Tenaris S.A.
- Company type: Société Anonyme
- Traded as: BIT: TEN; NYSE: TS; BMV: TS; FTSE MIB;
- Industry: Oilfield services
- Founded: 17 December 2001; 24 years ago
- Headquarters: Luxembourg City, Luxembourg
- Area served: Worldwide
- Key people: Paolo Rocca (Chairman and CEO)
- Products: Steel pipes
- Revenue: US$14.868 billion (2023)
- Operating income: US$4.3 billion (2023)
- Net income: US$3.918 billion (2023)
- Total assets: US$21.081 billion (2023)
- Total equity: US$16.842 billion (2023)
- Owner: Techint (60.45%)
- Number of employees: 29,134 (2023)
- Website: tenaris.com

= Tenaris =

Manufacturer of steel pipes

Tenaris S.A., organized in Luxembourg, is a manufacturer and supplier of steel pipes and related services for the petroleum industry. The company produces and ships over 4 million tons of pipes annually. In 2024, sales to customers in North America accounted for 46% of sales, compared with 19% in South America, 26% in Asia-Pacific, and 10% in Europe.
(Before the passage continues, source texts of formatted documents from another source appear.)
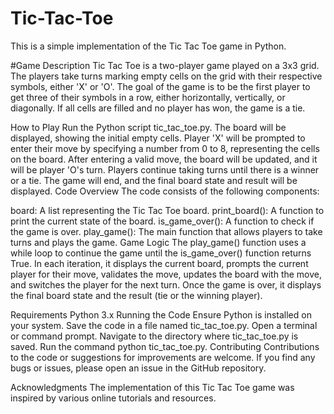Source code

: # Tic-Tac-Toe

This is a simple implementation of the Tic Tac Toe game in Python.


#Game Description
Tic Tac Toe is a two-player game played on a 3x3 grid. The players take turns marking empty cells on the grid with their respective symbols, either 'X' or 'O'. The goal of the game is to be the first player to get three of their symbols in a row, either horizontally, vertically, or diagonally. If all cells are filled and no player has won, the game is a tie.

How to Play
Run the Python script tic_tac_toe.py.
The board will be displayed, showing the initial empty cells.
Player 'X' will be prompted to enter their move by specifying a number from 0 to 8, representing the cells on the board.
After entering a valid move, the board will be updated, and it will be player 'O's turn.
Players continue taking turns until there is a winner or a tie.
The game will end, and the final board state and result will be displayed.
Code Overview
The code consists of the following components:

board: A list representing the Tic Tac Toe board.
print_board(): A function to print the current state of the board.
is_game_over(): A function to check if the game is over.
play_game(): The main function that allows players to take turns and plays the game.
Game Logic
The play_game() function uses a while loop to continue the game until the is_game_over() function returns True. In each iteration, it displays the current board, prompts the current player for their move, validates the move, updates the board with the move, and switches the player for the next turn. Once the game is over, it displays the final board state and the result (tie or the winning player).

Requirements
Python 3.x
Running the Code
Ensure Python is installed on your system.
Save the code in a file named tic_tac_toe.py.
Open a terminal or command prompt.
Navigate to the directory where tic_tac_toe.py is saved.
Run the command python tic_tac_toe.py.
Contributing
Contributions to the code or suggestions for improvements are welcome. If you find any bugs or issues, please open an issue in the GitHub repository.

Acknowledgments
The implementation of this Tic Tac Toe game was inspired by various online tutorials and resources.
Tenaris is controlled by Techint and holds minority interests in Ternium, Usiminas, and Techgen. Its shares are listed on the New York Stock Exchange, Borsa Italiana, and the Mexican Stock Exchange, and are included in the FTSE MIB index.

==History==
Tenaris traces its roots to the formation of Siderca, the sole Argentine producer of seamless steel pipe products by the predecessor of San Faustin in 1948. Tenaris was organized on December 17, 2001.
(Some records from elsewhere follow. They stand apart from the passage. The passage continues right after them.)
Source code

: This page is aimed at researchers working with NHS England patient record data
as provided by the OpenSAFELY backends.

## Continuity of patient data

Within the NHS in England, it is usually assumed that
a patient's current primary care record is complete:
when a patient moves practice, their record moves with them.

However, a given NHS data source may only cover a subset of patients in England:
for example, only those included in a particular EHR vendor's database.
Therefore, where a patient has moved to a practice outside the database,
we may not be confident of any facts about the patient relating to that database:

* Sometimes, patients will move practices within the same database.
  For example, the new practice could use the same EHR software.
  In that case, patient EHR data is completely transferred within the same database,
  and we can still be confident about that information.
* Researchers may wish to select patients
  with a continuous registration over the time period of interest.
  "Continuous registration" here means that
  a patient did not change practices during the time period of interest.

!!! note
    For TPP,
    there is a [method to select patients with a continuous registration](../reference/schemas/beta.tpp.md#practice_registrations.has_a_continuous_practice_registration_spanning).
In June 2006, the company acquired Maverick Tube for $3.185 billion.

In September 2006, it sold 75% of Dalmine, its Italian energy supply business, to E.ON for €39 million.

In 2007, the company acquired Hydril for $2.16 billion. The pressure control business was sold to GE Oil and Gas in April 2008.

In January 2020, the company acquired IPSCO Tubulars from OAO TMK for $1.2 billion.

==Controversies==
===Bribery settlement===
In May 2011, Tenaris agreed to pay the United States Department of Justice US$8.9 million in the first ever deferred prosecution agreement with the U.S. Securities and Exchange Commission, after Tenaris voluntarily disclosed details of bribes made to officials of an Uzbek state-controlled oil firm to obtain competitor's bid information, which it used to submit revised bids in order to secure tenders.

===Violence at TenarisTamsa facility===
On several occasions, melees broke out at the TenarisTamsa facility in Veracruz, Mexico, over a dispute for union leadership between Pascual Lagunes Ochoa and José Carlos Guevara Malpica ("El Profe"), a convicted felon. These melees have resulted in injuries and deaths.